I've tried Postman/Chrome console/curl, all these tools only print the request looks like:

# this is from curl
POST /gallery/multimedia/uploadvideo HTTP/1.1
User-Agent: curl/7.29.0
Host: 192.168.0.133:8981
Accept: */*
Content-Length: 187
Expect: 100-continue
Content-Type: multipart/form-data; boundary=----------------------------3c653d03b97f

How should I construct the file part? Any ideas?

12
  • 3
    Postman and Wireshark are your best friends for such problems. Commented Dec 7, 2020 at 10:45
  • 1
    Check this answer on how to find out what your browser sends to the server: stackoverflow.com/a/26791188/2527795 Commented Dec 7, 2020 at 10:47
  • 3
    Where is the actual c++ part within your question/code snippets? Did I miss something fundamental here? Commented Dec 7, 2020 at 10:47
  • 1
    Look at what the request sent from the browser and from your c++ program looks like, and check what is different. Commented Dec 7, 2020 at 10:50
  • 1
    You can use curl with --trace - to see exactly what it sends and compare that to what your program is sending. Commented Dec 7, 2020 at 10:51

1 Answer 1

1

Firstly, thanks for @strupo 's suggestion.

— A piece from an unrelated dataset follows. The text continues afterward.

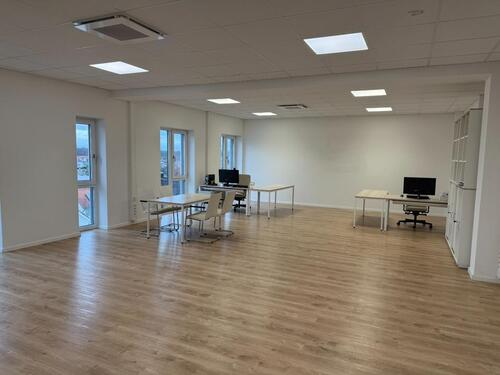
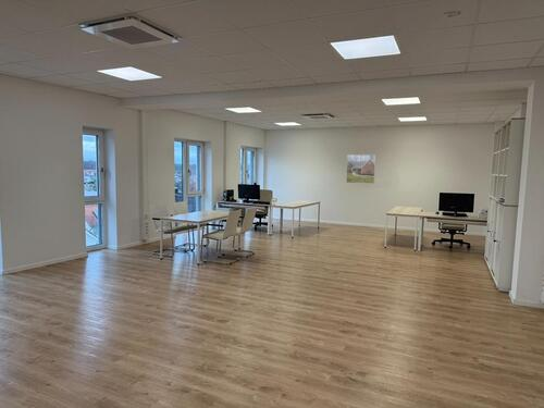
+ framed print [345,153,376,185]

By turning on --trace option of curl and viewing the output log file, I finally fixed this problem.

In curl, it posts file by several packets:

The header:

POST /gallery/multimedia/uploadvideo HTTP/1.1
User-Agent: curl/7.29.0
Host: 192.168.0.133:8981
Accept: */*
Content-Length: 13602  # you have to calculate content length first
Expect: 100-continue   # very important line
Content-Type: multipart/form-data; boundary=------3c653d03b97f

then it waits for server response:

HTTP/1.1 100

after server responsed code 100, it sends data content, the form-data header goes first:

--------3c653d03b97f
Content-Type: video/mp4
Content-Disposition: form-data; name="file"; filename="1.mp4"
Content-Length: 6640
Content-Transfer-Encoding: 8bit

and file content follows, (in my case, a large memory is allocated, read from file and write to socket in once), and next file.

Finally the protocol should finished with boundary line:

--------3c653d03b97f--

The Content-Length should include all bytes being sent after header. The boundary should be prefixed with -- in file part. Also the \r\n everywhere should be noticed.